Requests -
A - List the keywords given in the passage on negative interest rates.
B - Continue the article on negative interest rates and their accounting under IFRS from the point where it stops.

Excerpted passage -
- - - - - - -
Companies such as KPMG or Deloitte expressed their disagreement with this solution in 2013 and 2015.
Current analysis of negative interest and its influence on accounting is the topic of this article.
Keywords: negative interest, interest yield, interest expense, IFRS
Introduction
The main objective of the European Central Bank in a research study by Nováčková and Sysákova
(2015), besides supporting of the banking sector, is to maintain the price stability by keeping the annual
inflation rate close to 2 %. Šlahor et al (2015) mentioned when the inflation is higher than 2 %, the
European Central Bank will raise the interest rates. Consequently, loans become more expensive and to
generate savings becomes more interesting for clients. When the inflation is much lower than 2 %, central
bank will decrease the interest rates. Then the loans are cheaper and population begin to more spend,
which helps following development of European region and economy growth. Pawera et al (2015)
Inflation in Eurozone is much lower than 2% in the long term. Thus, the Governing Council adopted the
decision to reduce interest rates determined by the ECB e.g. marginal lending facility, main refinancing
operations and the deposit facility, in summer of 2014. Money market will function correctly, if sufficient
margin is between mentioned rates. Because the deposit facility rate had been close to 0 % before the
decision of the Governing Council and main refinancing operations had been around 0.25 %, after the
decrease of marginal lending facility to 0.15 %, the deposit facility decreased to minus 0.1 %. European
Central Bank (2014)
Since the mid of 2014, commercial banks on the European interbank market have hold their excess
deposits at the central bank for negative interest rates more frequently. Meanwhile, negative interest rates
have extended to other interbank market operations such as EONIA (Euro Overnight Index Average) or
EURIBOR (Euro Interbank Offered Rate), which are used for the valuation of financial products such as
bond with variable coupon or derivatives.
Fig 1 1 month, 3 month and 12 month interest rates of EURIBOR
Historically, the negative interest rates were a rare phenomenon. Nowadays, economic crisis and
investors' desire to safely store their assets rather than their consumption have signed under their
existence. In Europe, this phenomenon is typical for interbank market, where the main reason for negative
interest rate is the aim to decrease holding excess deposits at the central bank by commercial banks.
European central bank is trying to reduce excess liquidity from commercial banks thanks to negative
interest rates. Paškrtová and Stoličná (2014) They are also trying to encourage commercial banks to
further distribute excess liquidity in form of loans to non-financial entities.
In Denmark, negative interest rates have not occurred only in the interbank market, but also in the
commercial banking sector. Some commercial banks started to charge negative interest deposits and
mortgages of selected clients. Except Denmark, the negative interest rates have been introduced also in
other European countries such as Sweden or Switzerland. National Bank of Slovakia (2013)
The Aim of the Article
The aim of the research is to interpret the concept of negative interest. Because of the interpretation of
this term is ambiguous and there are multiple views on it, the task of this article is to highlight the
differences in the interpretations arising from the international accounting standard IFRS. The outcomes
of this research are formulating recommendations useful for further research of this topic and analysis of
influence of negative interest rates on the accounting in accordance with the international accounting
standard IFRS.
- - - - - - -
Record extracts -
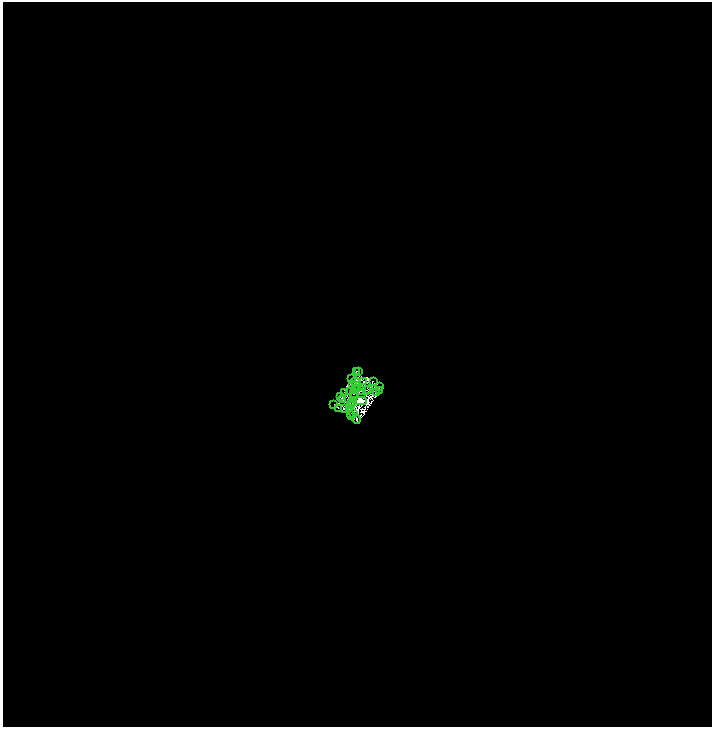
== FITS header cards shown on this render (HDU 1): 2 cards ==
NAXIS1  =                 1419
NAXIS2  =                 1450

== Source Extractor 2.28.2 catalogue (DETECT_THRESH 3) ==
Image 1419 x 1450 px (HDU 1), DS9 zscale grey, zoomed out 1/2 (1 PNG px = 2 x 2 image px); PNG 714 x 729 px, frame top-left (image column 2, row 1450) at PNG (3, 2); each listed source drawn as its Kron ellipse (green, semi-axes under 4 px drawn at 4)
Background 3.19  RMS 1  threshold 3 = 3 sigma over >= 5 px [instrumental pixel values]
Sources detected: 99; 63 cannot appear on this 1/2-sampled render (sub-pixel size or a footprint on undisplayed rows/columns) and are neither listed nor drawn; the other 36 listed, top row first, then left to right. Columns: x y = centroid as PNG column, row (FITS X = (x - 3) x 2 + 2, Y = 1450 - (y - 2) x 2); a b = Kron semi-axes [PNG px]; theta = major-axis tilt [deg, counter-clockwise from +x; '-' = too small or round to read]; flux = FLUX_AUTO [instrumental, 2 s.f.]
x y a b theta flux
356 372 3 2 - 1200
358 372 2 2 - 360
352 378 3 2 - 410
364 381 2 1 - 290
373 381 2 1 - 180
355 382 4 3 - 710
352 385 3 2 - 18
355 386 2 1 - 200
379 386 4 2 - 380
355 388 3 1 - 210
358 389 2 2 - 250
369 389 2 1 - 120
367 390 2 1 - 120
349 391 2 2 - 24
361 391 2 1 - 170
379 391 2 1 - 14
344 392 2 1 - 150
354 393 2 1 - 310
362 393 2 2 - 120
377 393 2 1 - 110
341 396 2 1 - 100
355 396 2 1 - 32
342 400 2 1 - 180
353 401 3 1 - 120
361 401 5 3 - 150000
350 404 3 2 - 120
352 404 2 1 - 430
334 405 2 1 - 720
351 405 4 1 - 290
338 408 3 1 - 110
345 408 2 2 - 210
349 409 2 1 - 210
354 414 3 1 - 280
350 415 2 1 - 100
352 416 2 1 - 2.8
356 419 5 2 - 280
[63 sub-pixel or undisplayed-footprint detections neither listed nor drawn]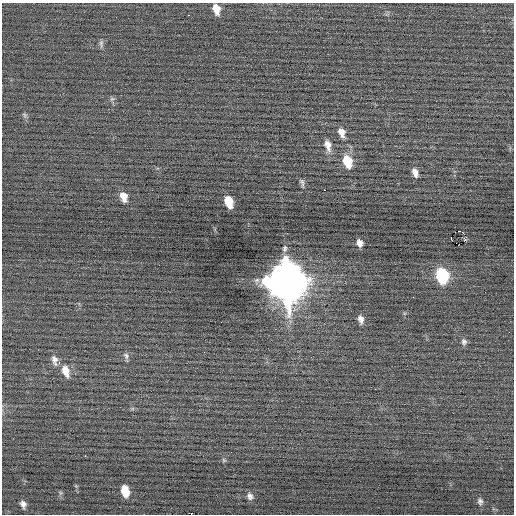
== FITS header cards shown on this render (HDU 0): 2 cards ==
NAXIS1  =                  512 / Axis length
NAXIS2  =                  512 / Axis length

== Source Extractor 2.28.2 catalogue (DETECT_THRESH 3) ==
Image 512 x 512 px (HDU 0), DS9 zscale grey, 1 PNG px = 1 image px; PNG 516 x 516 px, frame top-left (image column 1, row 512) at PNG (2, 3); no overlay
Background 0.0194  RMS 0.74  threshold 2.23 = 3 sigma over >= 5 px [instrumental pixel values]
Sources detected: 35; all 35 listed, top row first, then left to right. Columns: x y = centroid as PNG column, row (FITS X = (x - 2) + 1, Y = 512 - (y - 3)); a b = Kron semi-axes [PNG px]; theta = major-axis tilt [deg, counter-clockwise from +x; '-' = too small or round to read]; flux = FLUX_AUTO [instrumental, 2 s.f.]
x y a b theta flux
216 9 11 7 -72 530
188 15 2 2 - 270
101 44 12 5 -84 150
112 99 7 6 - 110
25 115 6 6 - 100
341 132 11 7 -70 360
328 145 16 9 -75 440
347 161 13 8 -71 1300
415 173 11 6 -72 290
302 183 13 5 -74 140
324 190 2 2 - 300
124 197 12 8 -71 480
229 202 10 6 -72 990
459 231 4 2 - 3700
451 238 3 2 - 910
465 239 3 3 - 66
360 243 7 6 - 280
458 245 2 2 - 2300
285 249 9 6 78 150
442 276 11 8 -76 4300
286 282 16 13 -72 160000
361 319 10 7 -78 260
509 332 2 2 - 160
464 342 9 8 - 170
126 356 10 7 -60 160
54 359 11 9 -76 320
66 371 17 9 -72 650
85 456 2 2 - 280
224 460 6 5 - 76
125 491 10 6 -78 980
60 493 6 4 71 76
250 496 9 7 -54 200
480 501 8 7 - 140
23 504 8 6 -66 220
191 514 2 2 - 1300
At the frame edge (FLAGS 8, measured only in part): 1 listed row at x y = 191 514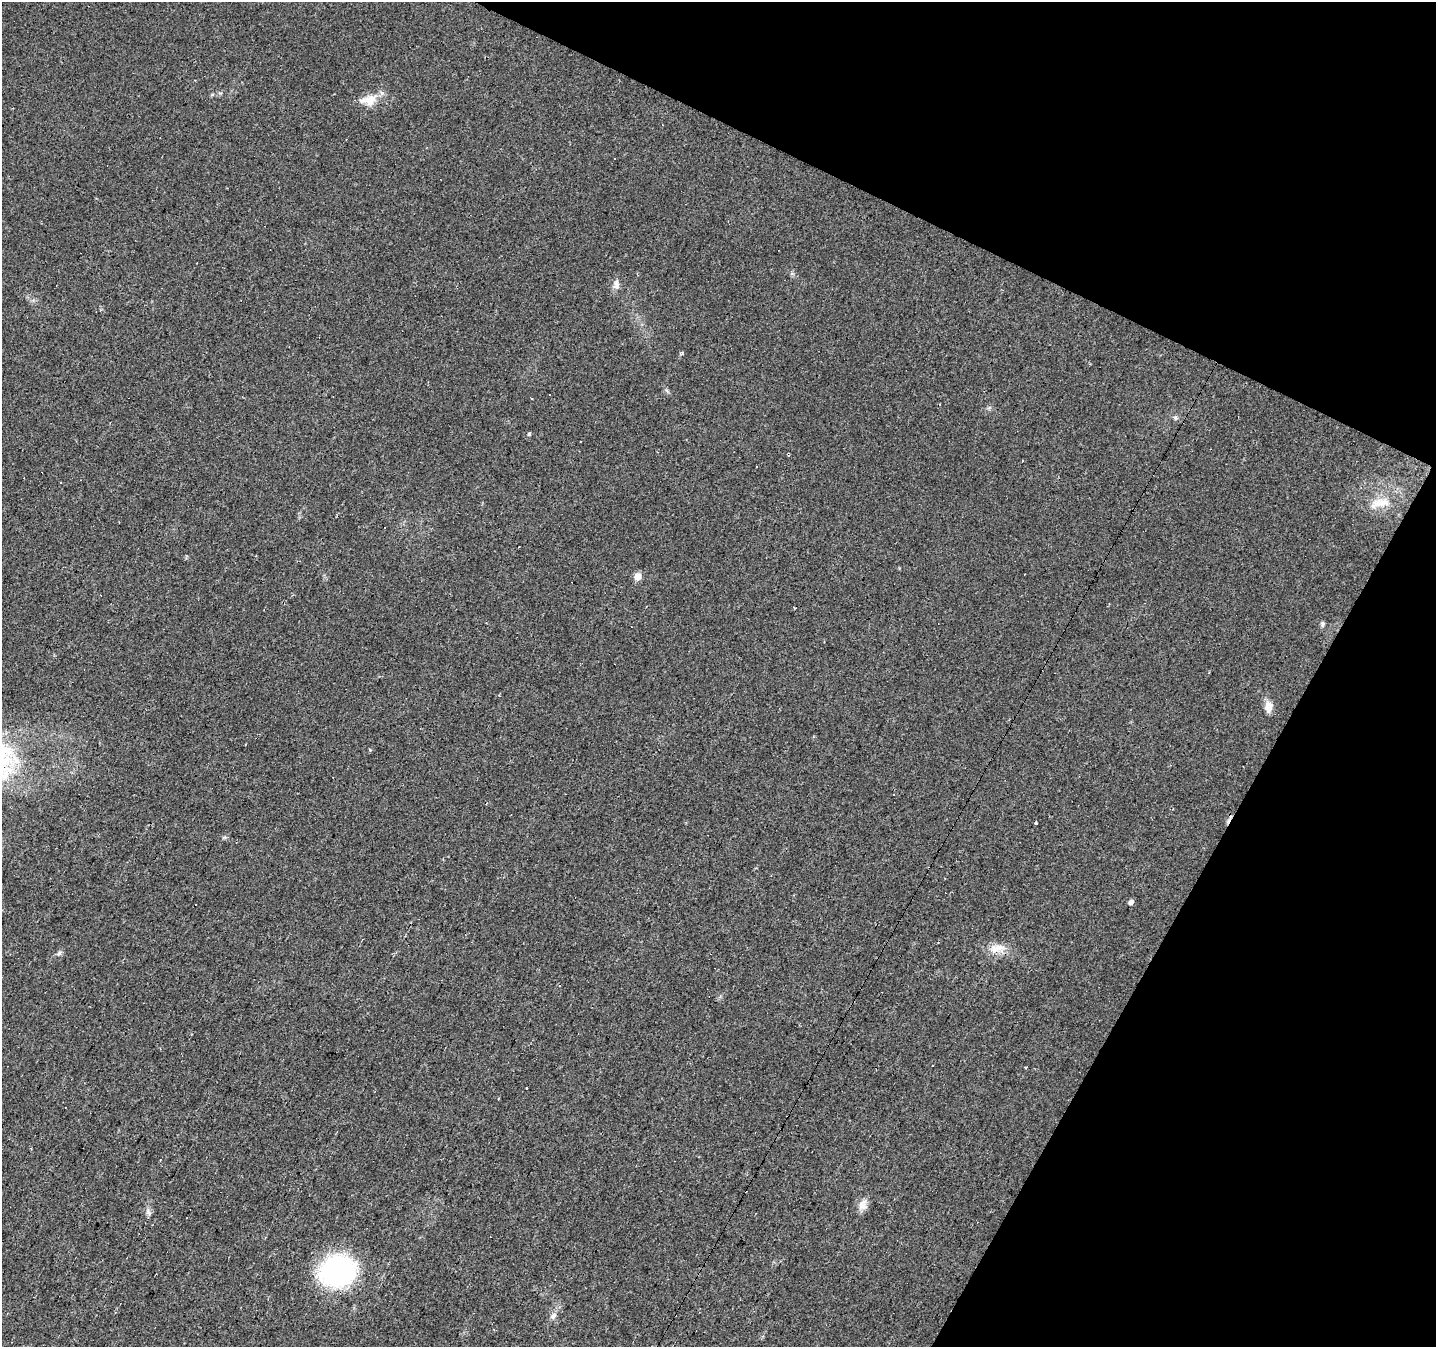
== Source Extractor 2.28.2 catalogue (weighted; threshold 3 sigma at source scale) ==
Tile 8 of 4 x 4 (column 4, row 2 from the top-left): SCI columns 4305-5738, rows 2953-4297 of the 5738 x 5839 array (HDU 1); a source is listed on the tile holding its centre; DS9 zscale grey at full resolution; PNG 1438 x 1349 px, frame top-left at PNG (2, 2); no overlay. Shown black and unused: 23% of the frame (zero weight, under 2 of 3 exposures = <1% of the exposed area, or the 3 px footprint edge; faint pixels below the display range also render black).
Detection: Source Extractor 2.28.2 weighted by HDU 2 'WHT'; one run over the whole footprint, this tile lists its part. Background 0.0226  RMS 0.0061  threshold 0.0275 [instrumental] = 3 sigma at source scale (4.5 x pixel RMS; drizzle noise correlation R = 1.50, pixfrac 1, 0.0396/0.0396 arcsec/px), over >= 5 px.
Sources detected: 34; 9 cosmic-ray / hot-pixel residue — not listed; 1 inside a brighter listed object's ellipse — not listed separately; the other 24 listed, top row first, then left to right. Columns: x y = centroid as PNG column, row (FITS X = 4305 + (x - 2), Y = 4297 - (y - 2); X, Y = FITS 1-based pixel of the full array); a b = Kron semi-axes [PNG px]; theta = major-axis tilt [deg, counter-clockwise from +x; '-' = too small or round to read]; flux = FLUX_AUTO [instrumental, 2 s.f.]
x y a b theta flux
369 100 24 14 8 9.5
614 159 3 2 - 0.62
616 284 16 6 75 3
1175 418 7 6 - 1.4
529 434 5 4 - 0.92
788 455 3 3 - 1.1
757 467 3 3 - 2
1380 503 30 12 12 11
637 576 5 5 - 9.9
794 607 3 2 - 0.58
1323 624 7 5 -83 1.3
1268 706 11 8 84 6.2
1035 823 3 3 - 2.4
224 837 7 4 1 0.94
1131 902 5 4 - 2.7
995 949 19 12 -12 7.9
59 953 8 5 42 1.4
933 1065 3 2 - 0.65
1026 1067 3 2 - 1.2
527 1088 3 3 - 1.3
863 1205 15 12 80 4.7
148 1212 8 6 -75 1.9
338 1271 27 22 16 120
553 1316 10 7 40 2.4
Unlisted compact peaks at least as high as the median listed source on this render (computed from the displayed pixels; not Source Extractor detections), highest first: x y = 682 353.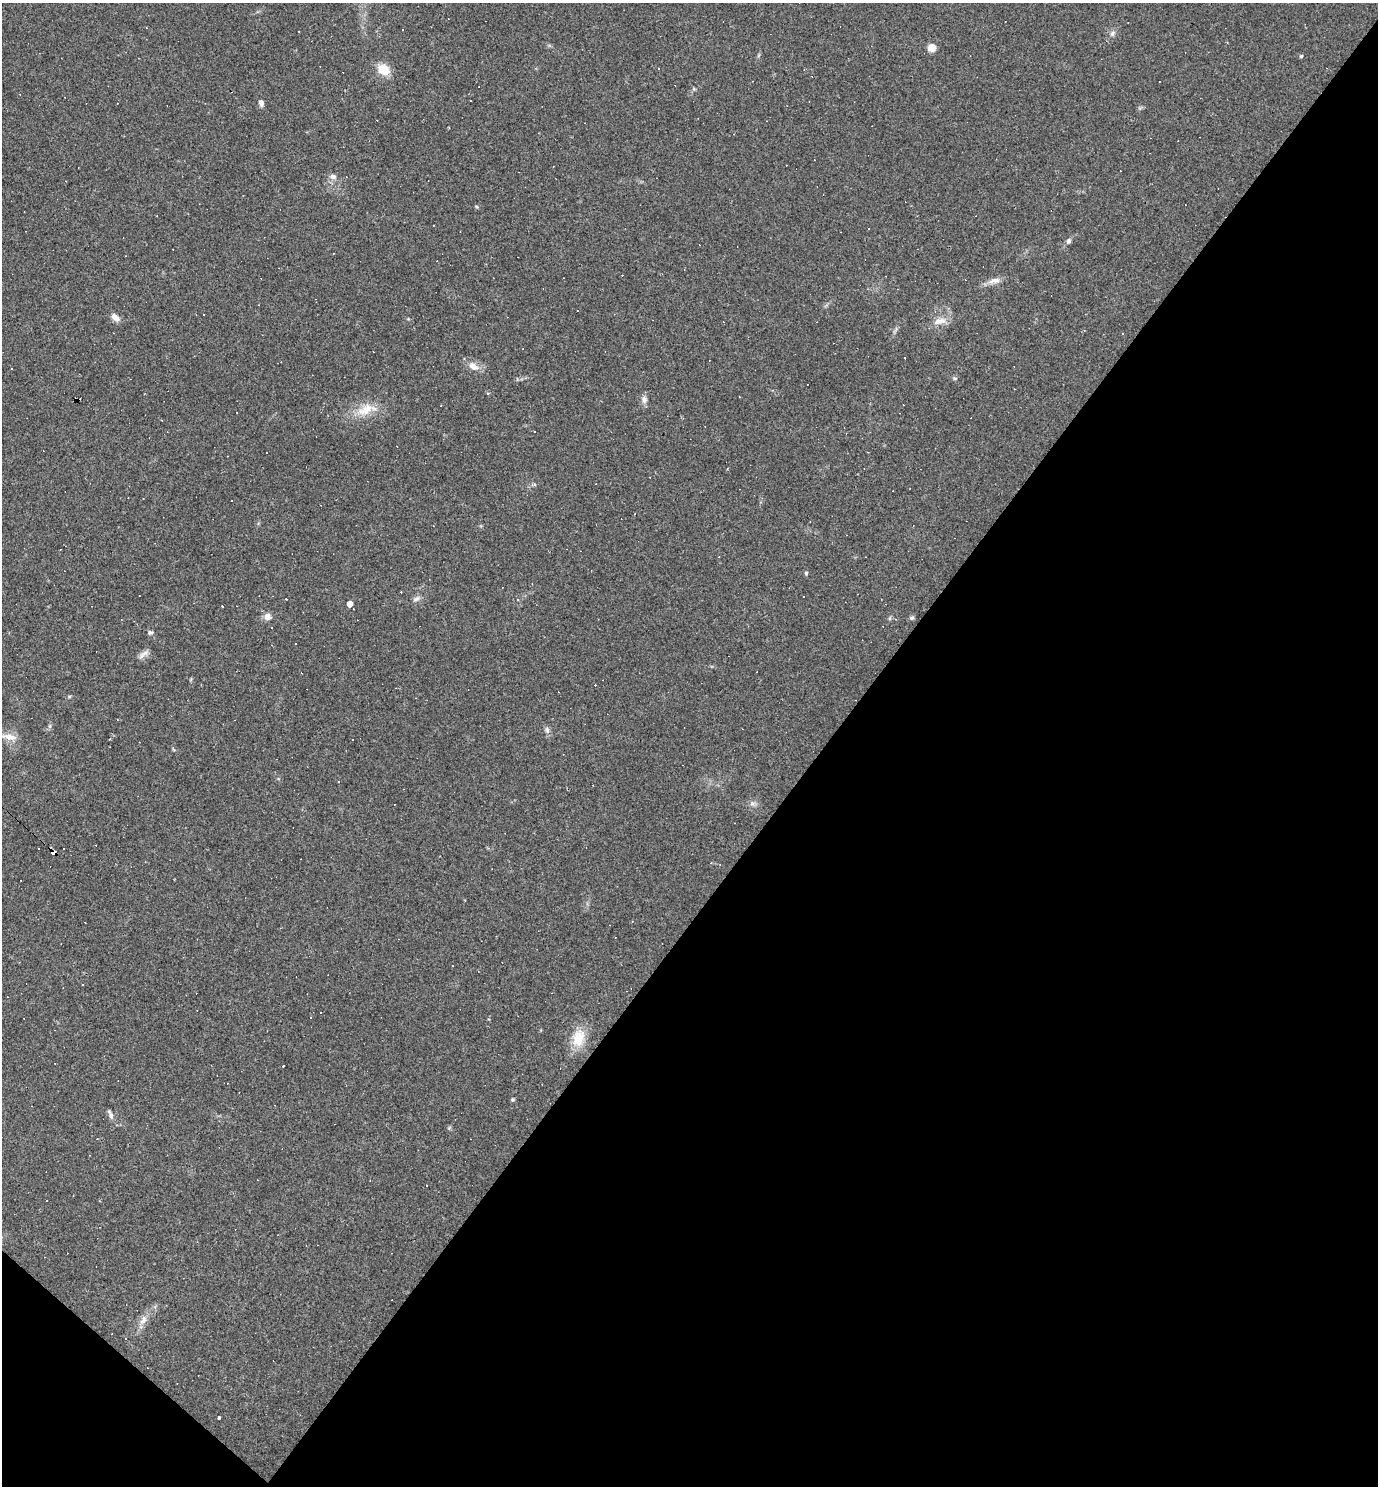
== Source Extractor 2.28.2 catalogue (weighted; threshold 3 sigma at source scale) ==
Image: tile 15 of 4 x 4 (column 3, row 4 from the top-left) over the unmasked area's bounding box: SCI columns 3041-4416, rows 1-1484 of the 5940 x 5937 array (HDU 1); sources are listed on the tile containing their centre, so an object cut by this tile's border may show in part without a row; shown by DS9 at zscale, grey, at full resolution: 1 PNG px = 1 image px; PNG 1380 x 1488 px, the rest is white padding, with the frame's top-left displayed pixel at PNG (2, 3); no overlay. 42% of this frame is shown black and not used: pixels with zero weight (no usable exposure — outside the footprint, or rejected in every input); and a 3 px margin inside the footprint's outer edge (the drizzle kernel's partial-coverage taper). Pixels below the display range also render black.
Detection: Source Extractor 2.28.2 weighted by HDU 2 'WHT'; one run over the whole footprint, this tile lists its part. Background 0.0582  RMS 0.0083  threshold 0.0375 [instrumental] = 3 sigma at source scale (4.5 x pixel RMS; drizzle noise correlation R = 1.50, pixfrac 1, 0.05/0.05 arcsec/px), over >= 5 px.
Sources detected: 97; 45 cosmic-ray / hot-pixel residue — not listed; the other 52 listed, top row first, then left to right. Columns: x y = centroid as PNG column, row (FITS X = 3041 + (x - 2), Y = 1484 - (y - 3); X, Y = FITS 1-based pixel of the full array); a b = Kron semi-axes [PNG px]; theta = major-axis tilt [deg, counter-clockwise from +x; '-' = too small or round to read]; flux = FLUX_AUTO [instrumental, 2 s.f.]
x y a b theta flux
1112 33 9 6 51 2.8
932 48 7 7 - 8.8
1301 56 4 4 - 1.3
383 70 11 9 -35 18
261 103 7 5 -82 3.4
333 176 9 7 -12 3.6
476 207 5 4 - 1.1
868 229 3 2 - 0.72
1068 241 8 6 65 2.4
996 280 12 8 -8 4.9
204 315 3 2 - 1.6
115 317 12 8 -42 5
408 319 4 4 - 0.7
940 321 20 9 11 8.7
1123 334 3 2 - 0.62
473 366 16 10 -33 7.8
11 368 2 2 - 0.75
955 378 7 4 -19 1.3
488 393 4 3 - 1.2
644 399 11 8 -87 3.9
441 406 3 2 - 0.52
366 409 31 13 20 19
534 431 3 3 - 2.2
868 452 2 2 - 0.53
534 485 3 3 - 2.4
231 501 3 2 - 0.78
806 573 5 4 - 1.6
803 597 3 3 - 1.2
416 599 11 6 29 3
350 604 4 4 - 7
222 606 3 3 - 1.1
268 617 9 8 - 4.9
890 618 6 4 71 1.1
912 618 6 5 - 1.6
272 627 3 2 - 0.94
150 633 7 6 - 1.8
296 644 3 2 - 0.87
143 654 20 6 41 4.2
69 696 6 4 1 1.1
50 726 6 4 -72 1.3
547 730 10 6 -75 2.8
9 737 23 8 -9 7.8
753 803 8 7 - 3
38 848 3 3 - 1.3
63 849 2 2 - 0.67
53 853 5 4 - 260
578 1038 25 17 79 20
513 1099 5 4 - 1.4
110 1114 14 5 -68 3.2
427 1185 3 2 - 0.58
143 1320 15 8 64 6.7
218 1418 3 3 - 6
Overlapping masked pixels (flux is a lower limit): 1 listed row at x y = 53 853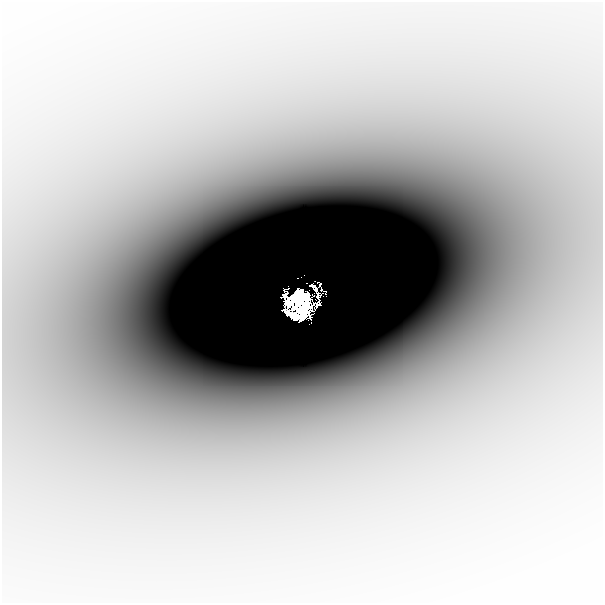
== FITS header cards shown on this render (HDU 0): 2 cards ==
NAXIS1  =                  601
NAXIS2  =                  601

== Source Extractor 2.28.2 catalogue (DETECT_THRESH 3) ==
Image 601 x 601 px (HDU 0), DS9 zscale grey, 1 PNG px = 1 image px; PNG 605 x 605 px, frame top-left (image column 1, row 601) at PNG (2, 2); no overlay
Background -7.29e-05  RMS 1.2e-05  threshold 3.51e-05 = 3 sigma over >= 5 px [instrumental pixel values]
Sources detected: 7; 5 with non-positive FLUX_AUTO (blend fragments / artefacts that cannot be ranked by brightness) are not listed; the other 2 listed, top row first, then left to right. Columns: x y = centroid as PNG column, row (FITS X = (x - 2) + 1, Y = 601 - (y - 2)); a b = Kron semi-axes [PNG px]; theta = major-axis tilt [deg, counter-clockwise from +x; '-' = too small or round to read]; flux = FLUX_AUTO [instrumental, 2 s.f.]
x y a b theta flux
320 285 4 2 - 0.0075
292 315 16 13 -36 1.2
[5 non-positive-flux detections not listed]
- - - - - - -
Results -
A - negative interest, interest yield, interest expense, IFRS

B -
Methodology
The issue of negative interest rates hasn’t been fully known yet. This is the reason, why it was necessary
to define basic terms from the perspective of authors and from that of international accounting standard
IFRS as well. Examining the issue was carried out by the means of analysis of international accounting
standards and IFRS Interpretations Committee Meeting staff papers.
Current Interpretation of Negative Interest
Negative interest rate is not an issue, which is typical only for financial sector. In a period of very low
inflation and consumption, this issue has the potential to affect the deposits and loans of ordinary
population. The phenomenon of negative interest rates affects different departments of companies, such
as the risk management, payable and accounting.
For a proper understanding of their impact on record interest in accounting, it is necessary to correctly
interpret the term of negative interest rates and logically classify it.
"The assets of an entity are a result of past events which increase economic benefits of an entity in the
future and can be reliably recognized in the financial statements on the balance sheet." Olvecká (2014)
Conversely, the liabilities of an entity are a result of past events which decrease economic benefits of an
entity in the future. Mariak (2014) “The Act on Accounting 431/2002 in Slovakia defines revenues as
increases in economic benefits during an entity's financial year, which can be measured reliably."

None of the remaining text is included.